Article
The health plans have decided that your heart attack or your broken leg or your laceration is not as important as growing their profit margins.
“You've paid your health care premiums. Beyond your co-pays and deductibles, you now receive a bill for “an additional $42 after getting stitches in the emergency room. This bill (called a ‘balance bill’) results from your health plan's refusal to pay an out-of-network emergency physician fairly for treating you.” Apparently, the emergency physician does not have a contract with your health plan and he or she has “repeatedly sent the plan a bill, which it has repeatedly refused to fairly pay. Now your health plan is passing this responsibility on to you.”
“This calculated practice of chronic underpayments and non-payments by health plans created balance billing in the first place, and the California Department of Managed Health Care has done little to prevent this unfair payment practice. The health plans have decided that your heart attack or your broken leg or your laceration is not as important as growing their profit margins. The health plans have decided to make their own enrollees responsible for paying twice (premiums and a balance bill), and then they villainize the physicians who care for their enrollees.”
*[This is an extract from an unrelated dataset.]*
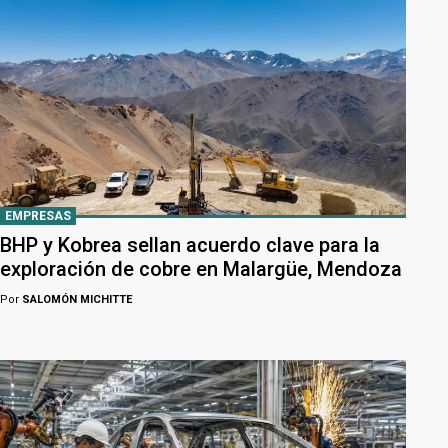
EMPRESAS
BHP y Kobrea sellan acuerdo clave para la
exploración de cobre en Malargüe, Mendoza
Por
SALOMÓN MICHITTE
The author, William K. Mallon, MD who is the President of the California Chapter of the American College of Emergency Physicians, continues: “ Let us not forget that these are the same health plans guilty of retroactively rescinding coverage on patients diagnosed with cancer, that regularly deny care and referral to their enrollees, all the while paying their CEOs millions.”
Clearly, this “balance billing” should be abolished, which will ensure reasonable payment for appropriate care, even for that provided by out-of-network physicians. Today in my pediatrics office, I encountered a health plan that would rather pay $400 for an ER visit for a shot of Decadron for croup, rather than me. Lsst week, an even more dramatic disparity of treatment for a laceration I repaired.
The above commentary, by the way took place in California where it is noted that “California is already last in the nation in the number of emergency- room beds per capita. No fewer than 70 emergency rooms have closed in California since 1996, with more teetering on the brink.” Proposed regulations “will simply further erode the safety net and make the nearest emergency room farther away.”
Emergency physicians want to get back to the business of saving lives and caring for Californians, not haggling with insurance bureaucrats about receiving fair payment.
The real problems are:
• Systematic, abusive payment patterns by health care plans.
• The failure of the department to regulate the plans on behalf of Californians and health care providers.
- William K. Mallon, MD (President of the California Chapter of the American College of Emergency Physicians). “My View: There's nothing balanced about 'balance bills.'” The Sacramento Bee (Sacramento, CA 95852), Main News Section, P. A21.